I encourage anyone to try their hand at making pens this way -- but try to do it with a minimum of investment, using off-the-shelf tools where possible until you've decided whether it's something you want to pursue. I think a tap for a specific nib unit costs below $40 (JoWo #6 is probably the most popular nib unit, with Bock #6 a close second -- the smaller size #5 are not as popular for some reason). A tap and die for the cap/barrel -- such as M12 x 0.75 -- and a tap and die for the section/barrel -- such as M9 x 0.75 -- can be bought from Victor for less than $10 each piece. I bought a set of 115 drill bits (letter sizes, number sizes, and fractional) for about $60 just so I had all of them in one box. Die holder is very useful for keeping the die square to the workpiece when cutting threads, for taps I use my tailstock drill chuck.

Hope this helps.

Reactions: Informative 1


----------



## Karl_99 (May 25, 2019)

Thanks for posting this tutorial!

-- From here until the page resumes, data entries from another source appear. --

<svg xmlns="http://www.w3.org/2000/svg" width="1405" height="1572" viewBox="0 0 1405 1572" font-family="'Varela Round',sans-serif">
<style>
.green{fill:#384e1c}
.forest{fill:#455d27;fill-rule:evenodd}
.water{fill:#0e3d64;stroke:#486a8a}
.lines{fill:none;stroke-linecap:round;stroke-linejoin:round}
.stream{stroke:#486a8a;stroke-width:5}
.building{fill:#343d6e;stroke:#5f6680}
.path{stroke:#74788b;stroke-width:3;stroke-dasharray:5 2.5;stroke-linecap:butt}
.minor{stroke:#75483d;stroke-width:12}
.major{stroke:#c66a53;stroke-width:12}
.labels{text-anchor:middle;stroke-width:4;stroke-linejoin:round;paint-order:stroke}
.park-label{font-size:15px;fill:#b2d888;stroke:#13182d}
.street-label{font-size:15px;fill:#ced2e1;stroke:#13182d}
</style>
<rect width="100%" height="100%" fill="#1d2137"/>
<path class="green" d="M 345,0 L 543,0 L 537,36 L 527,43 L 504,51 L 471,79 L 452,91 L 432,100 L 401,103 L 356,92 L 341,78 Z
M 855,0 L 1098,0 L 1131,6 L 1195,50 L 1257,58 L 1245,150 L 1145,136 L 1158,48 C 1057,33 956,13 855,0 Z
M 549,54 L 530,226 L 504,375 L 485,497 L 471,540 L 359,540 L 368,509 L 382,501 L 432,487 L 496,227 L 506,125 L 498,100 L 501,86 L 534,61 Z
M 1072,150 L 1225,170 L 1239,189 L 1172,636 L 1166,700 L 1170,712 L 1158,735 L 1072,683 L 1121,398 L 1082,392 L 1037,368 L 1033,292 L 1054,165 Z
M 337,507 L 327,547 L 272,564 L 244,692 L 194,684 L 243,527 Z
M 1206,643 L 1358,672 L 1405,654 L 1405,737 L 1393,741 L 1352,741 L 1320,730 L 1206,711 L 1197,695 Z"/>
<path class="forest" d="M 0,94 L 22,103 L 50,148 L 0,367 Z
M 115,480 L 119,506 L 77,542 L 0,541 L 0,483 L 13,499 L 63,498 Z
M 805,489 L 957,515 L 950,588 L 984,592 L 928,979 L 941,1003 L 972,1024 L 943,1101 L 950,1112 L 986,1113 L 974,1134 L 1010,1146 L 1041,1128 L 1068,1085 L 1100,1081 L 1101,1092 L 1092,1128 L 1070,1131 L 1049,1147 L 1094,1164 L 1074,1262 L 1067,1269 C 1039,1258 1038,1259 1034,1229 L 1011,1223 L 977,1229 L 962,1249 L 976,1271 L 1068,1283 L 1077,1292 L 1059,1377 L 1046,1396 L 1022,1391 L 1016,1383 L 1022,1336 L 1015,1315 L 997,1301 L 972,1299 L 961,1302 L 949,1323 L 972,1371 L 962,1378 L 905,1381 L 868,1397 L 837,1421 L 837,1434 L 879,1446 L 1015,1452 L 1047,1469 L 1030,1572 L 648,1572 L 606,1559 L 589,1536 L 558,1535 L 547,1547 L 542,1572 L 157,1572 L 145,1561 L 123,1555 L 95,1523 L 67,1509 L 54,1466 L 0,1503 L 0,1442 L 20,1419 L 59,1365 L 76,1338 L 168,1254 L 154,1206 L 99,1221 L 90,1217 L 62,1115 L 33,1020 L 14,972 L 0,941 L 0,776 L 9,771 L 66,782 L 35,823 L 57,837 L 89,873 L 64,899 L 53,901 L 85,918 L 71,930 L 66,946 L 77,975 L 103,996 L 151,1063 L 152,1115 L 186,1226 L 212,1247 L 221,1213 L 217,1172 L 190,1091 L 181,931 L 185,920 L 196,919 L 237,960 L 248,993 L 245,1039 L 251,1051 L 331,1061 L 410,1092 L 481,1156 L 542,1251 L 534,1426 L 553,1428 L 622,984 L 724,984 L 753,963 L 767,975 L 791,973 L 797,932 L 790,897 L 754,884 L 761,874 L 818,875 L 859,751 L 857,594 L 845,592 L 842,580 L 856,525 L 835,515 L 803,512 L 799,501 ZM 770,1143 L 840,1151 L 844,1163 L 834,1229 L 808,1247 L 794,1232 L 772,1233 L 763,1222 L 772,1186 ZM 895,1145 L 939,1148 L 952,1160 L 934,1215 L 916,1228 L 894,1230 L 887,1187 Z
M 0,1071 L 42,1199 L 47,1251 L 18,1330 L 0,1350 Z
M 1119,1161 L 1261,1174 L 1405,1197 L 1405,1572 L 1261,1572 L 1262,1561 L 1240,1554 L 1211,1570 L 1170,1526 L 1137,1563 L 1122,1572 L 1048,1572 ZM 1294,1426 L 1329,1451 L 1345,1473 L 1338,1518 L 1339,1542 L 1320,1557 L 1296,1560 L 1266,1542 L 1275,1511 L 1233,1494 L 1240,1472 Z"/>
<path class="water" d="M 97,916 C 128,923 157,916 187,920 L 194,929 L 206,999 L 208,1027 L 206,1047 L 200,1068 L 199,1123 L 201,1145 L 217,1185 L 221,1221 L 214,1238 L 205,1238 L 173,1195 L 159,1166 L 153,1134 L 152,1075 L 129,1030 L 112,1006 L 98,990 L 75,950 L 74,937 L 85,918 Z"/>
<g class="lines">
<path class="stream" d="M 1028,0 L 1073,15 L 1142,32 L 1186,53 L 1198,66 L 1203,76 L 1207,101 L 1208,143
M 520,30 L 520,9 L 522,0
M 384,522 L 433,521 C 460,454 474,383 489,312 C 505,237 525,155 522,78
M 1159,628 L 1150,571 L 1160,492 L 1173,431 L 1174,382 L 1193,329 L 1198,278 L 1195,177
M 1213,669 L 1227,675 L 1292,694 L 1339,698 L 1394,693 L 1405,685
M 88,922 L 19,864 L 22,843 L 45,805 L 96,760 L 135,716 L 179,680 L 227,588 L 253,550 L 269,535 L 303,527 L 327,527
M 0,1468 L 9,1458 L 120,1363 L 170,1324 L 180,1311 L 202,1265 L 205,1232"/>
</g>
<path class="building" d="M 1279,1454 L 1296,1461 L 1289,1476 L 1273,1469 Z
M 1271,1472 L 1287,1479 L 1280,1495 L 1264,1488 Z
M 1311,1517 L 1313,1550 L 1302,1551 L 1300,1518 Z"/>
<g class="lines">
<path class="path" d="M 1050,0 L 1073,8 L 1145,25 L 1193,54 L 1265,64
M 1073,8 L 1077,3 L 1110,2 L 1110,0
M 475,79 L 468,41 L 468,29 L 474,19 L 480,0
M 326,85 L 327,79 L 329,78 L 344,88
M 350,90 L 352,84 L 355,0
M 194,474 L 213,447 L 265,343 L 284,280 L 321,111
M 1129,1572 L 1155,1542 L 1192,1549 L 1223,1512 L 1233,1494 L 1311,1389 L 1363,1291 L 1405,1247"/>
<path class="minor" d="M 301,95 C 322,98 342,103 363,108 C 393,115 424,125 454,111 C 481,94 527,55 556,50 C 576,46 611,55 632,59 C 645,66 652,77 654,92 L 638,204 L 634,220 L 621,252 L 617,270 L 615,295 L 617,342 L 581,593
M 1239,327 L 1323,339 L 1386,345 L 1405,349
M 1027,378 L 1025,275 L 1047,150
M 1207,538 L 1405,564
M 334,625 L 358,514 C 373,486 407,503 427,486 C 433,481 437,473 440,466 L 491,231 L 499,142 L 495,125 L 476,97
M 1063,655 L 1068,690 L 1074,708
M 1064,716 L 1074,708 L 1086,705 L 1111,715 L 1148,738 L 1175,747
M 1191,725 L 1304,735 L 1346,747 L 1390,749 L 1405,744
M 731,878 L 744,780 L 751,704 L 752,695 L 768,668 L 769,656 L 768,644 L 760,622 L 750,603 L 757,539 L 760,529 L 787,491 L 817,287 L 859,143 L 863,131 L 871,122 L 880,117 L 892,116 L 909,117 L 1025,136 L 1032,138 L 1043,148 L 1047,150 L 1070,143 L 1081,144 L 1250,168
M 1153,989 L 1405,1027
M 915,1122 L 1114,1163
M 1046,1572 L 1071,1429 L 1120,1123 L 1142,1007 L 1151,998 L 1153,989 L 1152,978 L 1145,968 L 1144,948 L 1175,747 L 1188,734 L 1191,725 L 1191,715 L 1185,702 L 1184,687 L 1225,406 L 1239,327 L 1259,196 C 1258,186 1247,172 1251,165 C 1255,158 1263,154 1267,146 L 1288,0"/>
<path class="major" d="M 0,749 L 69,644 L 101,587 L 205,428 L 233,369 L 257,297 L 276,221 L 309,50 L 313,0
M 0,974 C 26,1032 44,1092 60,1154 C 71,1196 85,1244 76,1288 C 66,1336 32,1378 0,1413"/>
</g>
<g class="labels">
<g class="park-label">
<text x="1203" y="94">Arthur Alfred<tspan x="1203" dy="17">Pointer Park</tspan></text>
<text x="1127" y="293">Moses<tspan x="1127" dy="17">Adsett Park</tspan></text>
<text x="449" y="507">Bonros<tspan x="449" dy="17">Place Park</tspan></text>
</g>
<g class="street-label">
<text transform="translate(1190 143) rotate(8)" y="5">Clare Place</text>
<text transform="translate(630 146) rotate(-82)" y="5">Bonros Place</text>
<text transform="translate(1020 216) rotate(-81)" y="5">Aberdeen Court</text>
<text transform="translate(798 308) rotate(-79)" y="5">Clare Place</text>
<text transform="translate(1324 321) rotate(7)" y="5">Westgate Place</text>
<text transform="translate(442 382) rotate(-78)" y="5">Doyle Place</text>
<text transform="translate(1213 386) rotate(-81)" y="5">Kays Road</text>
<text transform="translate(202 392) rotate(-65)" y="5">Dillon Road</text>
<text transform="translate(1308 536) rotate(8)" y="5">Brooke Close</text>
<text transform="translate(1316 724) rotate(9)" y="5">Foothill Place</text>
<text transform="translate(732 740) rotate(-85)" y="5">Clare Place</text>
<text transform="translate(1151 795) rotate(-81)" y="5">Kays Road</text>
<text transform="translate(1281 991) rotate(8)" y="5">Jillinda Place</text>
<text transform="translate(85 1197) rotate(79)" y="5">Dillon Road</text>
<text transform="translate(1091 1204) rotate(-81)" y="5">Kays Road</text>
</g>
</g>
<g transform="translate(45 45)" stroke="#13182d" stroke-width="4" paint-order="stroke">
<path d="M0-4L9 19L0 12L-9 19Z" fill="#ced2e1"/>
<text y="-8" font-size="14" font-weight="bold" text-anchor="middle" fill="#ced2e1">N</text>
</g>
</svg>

This is very helpful. I have been gathering the taps and dies through several group buys. Kitless pens are on my pen making journey. I am currently at a fork in the road and either start casting or kitless. Decisions, decisions!

Reactions: Like 2


----------



## Karl_TN (May 25, 2019)

Thanks Duncan. The extra information is very helpful.

Reactions: Like 1


----------



## duncsuss (May 25, 2019)

Karl_99 said:


> Thanks for posting this tutorial! This is very helpful. I have been gathering the taps and dies through several group buys. Kitless pens are on my pen making journey. I am currently at a fork in the road and either start casting or kitless. Decisions, decisions!


I recommend you just pick one and go with it for a while, then do the other as well. Seems pen buyers like a story, if you can tell them you found a splinter from the handle of Carrie Nation's axe and embedded it in translucent alumilite the color of Jim Beam then made it into this fountain pen ...

Reactions: Agree 1 | Funny 2


----------



## ripjack13 (May 27, 2019)

duncsuss said:


> a splinter from the handle of Carrie Nation's axe


That's too funny. We had a bar here that was named after her. (ironically funny)

Reactions: Like 1


----------